The historical illiteracy of Wisconsin teachers; Update: Crosshairs, “Reload”
posted at 2:15 pm on February 17, 2011 by Ed Morrissey
Godwin’s Law states that any political argument, carried on long enough, will eventually provoke a Nazi reference. My own personal corollary to Godwin’s Law is that the first side to invoke it invariably loses, mainly because Nazis and Adolf Hitler are simply not analogous to normal politics in American democracy, unless one is discussing actual neo-Nazis. It exposes a clear lack of historical literacy about the Nazis and the history between the two World Wars of the last century. It’s the kind of argument favored by the relatively uneducated.

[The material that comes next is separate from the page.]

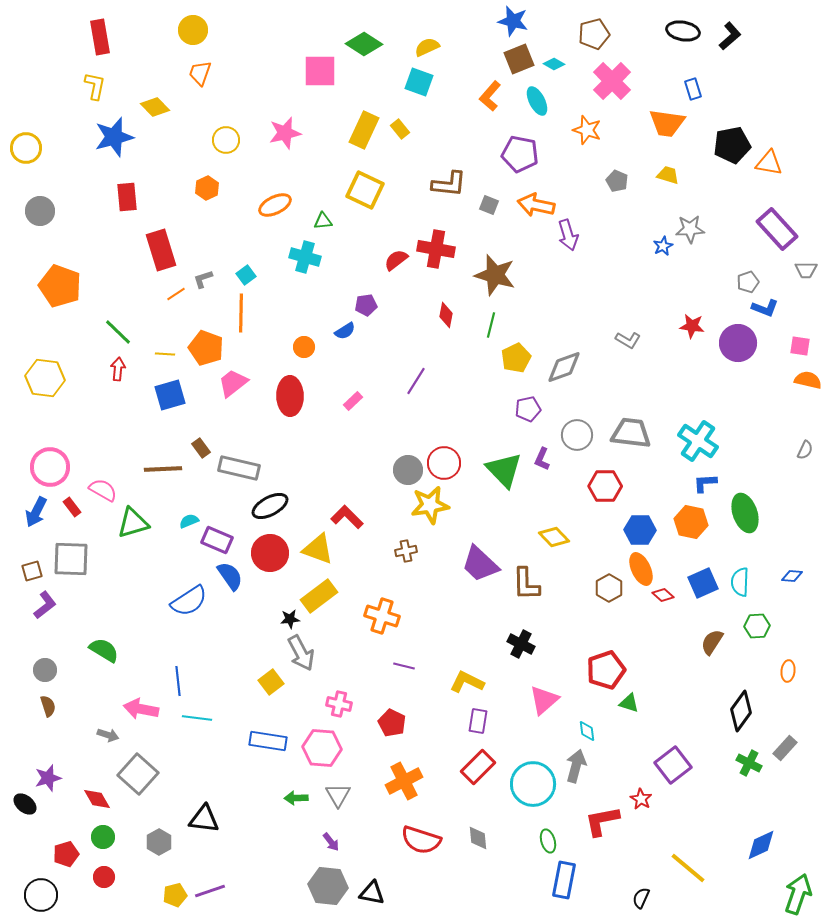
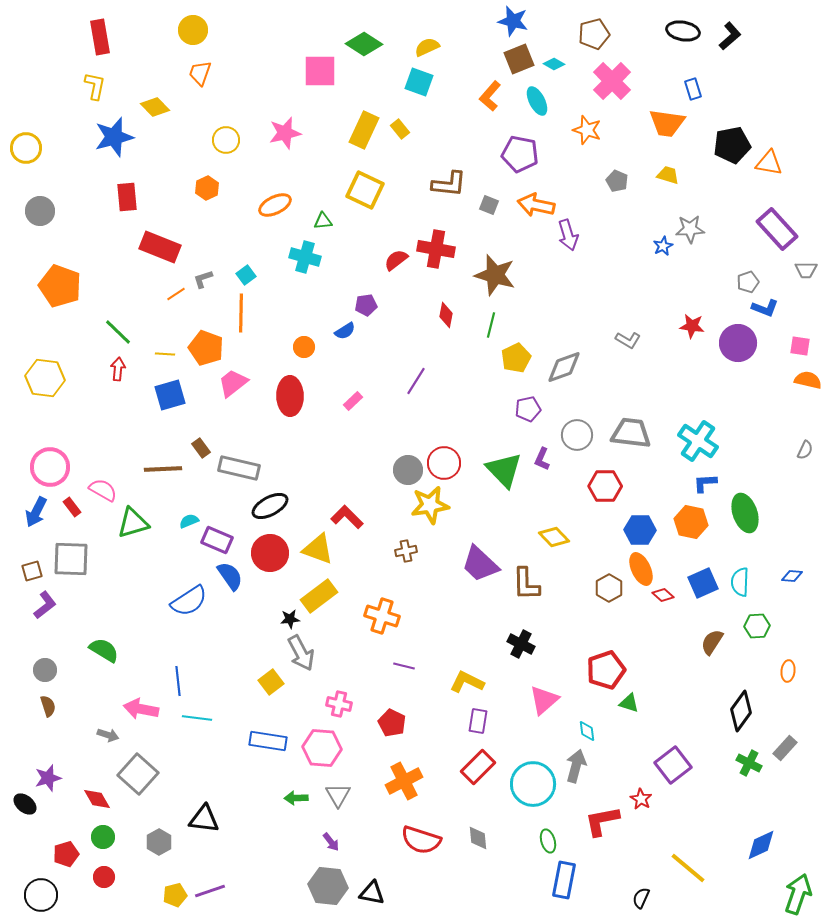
red rectangle at (161, 250): moved 1 px left, 3 px up; rotated 51 degrees counterclockwise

That’s what makes the protests in Wisconsin over Governor Scott Walker’s proposal to curtail the power of public-sector unions so deliciously ironic. Hot Air reader Tim R in Madison took his camera with him when he attended the large protests staged by the teachers against the budget bill that would require contributions for pensions and health insurance, as well as put new curbs on collective bargaining. Tim discovered signs like this at the protest yesterday at 6 pm just after the speakers concluded:
This is one of the milder examples, although it’s worth noting that teachers brought their students with them to the protest. I wonder if the same teacher holding this sign would discipline a student who wrote something similar on a chalkboard, with or without the underscores.
This seems to be a theme at the protests:
Er, Hitler? Why Hitler, of all possible comparisons? One of her colleagues helpfully held a sign to explain it:
First, Walker hasn’t “outlowed” unions, or even proposed outlawing them, either. Walker’s proposal would restrict negotiations with non-law-enforcement unions to wages only, and would require recertification votes each year. It would also make Wisconsin a right-to-work state, ending automatic deduction of union dues from paychecks and instead make them voluntary. That may put unions in a tough position to justify their continued representation, but it hardly outlaws the unions.
Besides, even if it did, it’s a fallacious argument. Hitler was also a vegetarian who owned a dog. Are all vegetarians Nazis? All dog owners? The Nazis aren’t history’s great villains because Hitler opposed public-sector unions. To equate that with Naziism isn’t just reprehensible, it’s downright ignorant and minimizes the actual horrors of Naziism.
That doesn’t stop Wisconsin educators from expanding on their theme:
What do you get when you cross Hosni Mubarak and Adolf Hitler? One ugly baby, that’s for sure, but not Scott Walker. Again, this appears to be a recurring theme in this teachers’ protest. (Also, it looks like anti-smoking efforts have been for naught in the classroom.)
But while we’re noticing just how poorly Wisconsin teachers do at history, it looks as though some of them might have problems with the present:
“Impeach Bush”? Maybe it’s a leftover sign from a few years ago. The Anchoress points out another sign at a different locale which reads “I AM THE FUTURE – I NEEN QUALITY TEACHERS.” From what we’ve seen of these protests, the entire state of Wisconsin is in need of quality teachers, and it looks like the union is the biggest impediment to getting them.
Meanwhile, Democrats in the Wisconsin Senate have gone AWOL in an attempt to avoid casting a vote on the bill:
A three-day-long stand-off at the Wisconsin state capitol between union supporters and those backing the Republican governor’s budget cuts just went to another level Thursday as Democratic senators apparently fled the state to prevent a vote on Gov. Scott Walker’s budget-repair bill, which would cut public employee union collective bargaining rights and require them to contribute to pensions and health care.
Law enforcement has been sent to find missing Democratic lawmakers, according to a Madison, Wis. ABC affiliate. State Sen. leader Scott Fitzgerald said only one Democrat is needed for quorum to vote on the controversial bill, which is expected to pass a Republican-majority Senate. The “Sergeant of Arms is going door to door to find Democratic senators.”
The budget-repair bill passed a finance committee 12-4 late last night, its last hurdle before a Senate vote, on party lines convincing Senate Democrats that moderate Republicans would not deliver them an upset victory over the Gov. Scott Walker.
They have to come home eventually, and they can’t avoid their responsibilities forever.